Challenge ▸ Reproduce the lines below exactly, from the line containing "Mask every instance" through the last line, with both ends included. Leave the pictures out.

Collected data ▸
↓↓↓

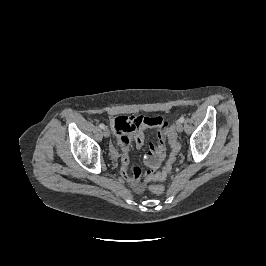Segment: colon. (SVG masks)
I'll use <instances>...</instances> for the list:
<instances>
[{"label": "colon", "mask_w": 266, "mask_h": 266, "mask_svg": "<svg viewBox=\"0 0 266 266\" xmlns=\"http://www.w3.org/2000/svg\"><path fill=\"white\" fill-rule=\"evenodd\" d=\"M167 139L171 147V153L167 159V162L160 172H147V181H162L166 179V177L172 170L173 164L175 163L177 156L180 152V144L177 141L176 135L172 129L168 130ZM150 190L153 193L160 195L164 192V186L161 184H153L150 186Z\"/></svg>", "instance_id": "colon-1"}]
</instances>
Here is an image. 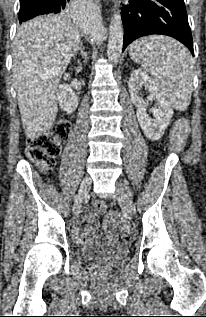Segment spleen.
Segmentation results:
<instances>
[{
    "instance_id": "3e777b00",
    "label": "spleen",
    "mask_w": 206,
    "mask_h": 317,
    "mask_svg": "<svg viewBox=\"0 0 206 317\" xmlns=\"http://www.w3.org/2000/svg\"><path fill=\"white\" fill-rule=\"evenodd\" d=\"M129 55L153 76L156 87L170 106L187 109L194 74L192 56L183 45L169 37L148 36L133 42Z\"/></svg>"
}]
</instances>
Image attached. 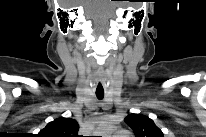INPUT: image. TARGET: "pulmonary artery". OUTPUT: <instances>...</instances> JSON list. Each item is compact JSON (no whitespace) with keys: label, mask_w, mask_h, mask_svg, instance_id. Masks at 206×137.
<instances>
[{"label":"pulmonary artery","mask_w":206,"mask_h":137,"mask_svg":"<svg viewBox=\"0 0 206 137\" xmlns=\"http://www.w3.org/2000/svg\"><path fill=\"white\" fill-rule=\"evenodd\" d=\"M112 137H129L126 131H118Z\"/></svg>","instance_id":"1"}]
</instances>
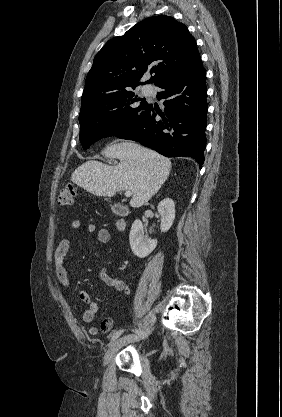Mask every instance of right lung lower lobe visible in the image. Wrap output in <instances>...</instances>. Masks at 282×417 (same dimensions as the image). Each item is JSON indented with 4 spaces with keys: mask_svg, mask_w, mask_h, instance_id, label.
Returning <instances> with one entry per match:
<instances>
[{
    "mask_svg": "<svg viewBox=\"0 0 282 417\" xmlns=\"http://www.w3.org/2000/svg\"><path fill=\"white\" fill-rule=\"evenodd\" d=\"M157 86L164 89L157 93V98L166 99L163 103L166 118L156 119L159 110L148 104L131 127L114 136L137 141L166 157H192L202 168L208 105L206 74L201 59Z\"/></svg>",
    "mask_w": 282,
    "mask_h": 417,
    "instance_id": "98d812e1",
    "label": "right lung lower lobe"
}]
</instances>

↑↑↑

Response ▸
Mask every instance of right lung lower lobe visible in the image. Wrap output in <instances>...</instances>. Masks at 282×417 (same dimensions as the image). Each item is JSON indented with 4 spaces with keys: mask_svg, mask_w, mask_h, instance_id, label.
Returning <instances> with one entry per match:
<instances>
[{
    "mask_svg": "<svg viewBox=\"0 0 282 417\" xmlns=\"http://www.w3.org/2000/svg\"><path fill=\"white\" fill-rule=\"evenodd\" d=\"M157 86L164 89L157 93V98L166 99L163 103L166 118L156 119L159 110L148 104L131 127L114 136L137 141L166 157H192L202 168L208 105L206 74L201 59Z\"/></svg>",
    "mask_w": 282,
    "mask_h": 417,
    "instance_id": "98d812e1",
    "label": "right lung lower lobe"
}]
</instances>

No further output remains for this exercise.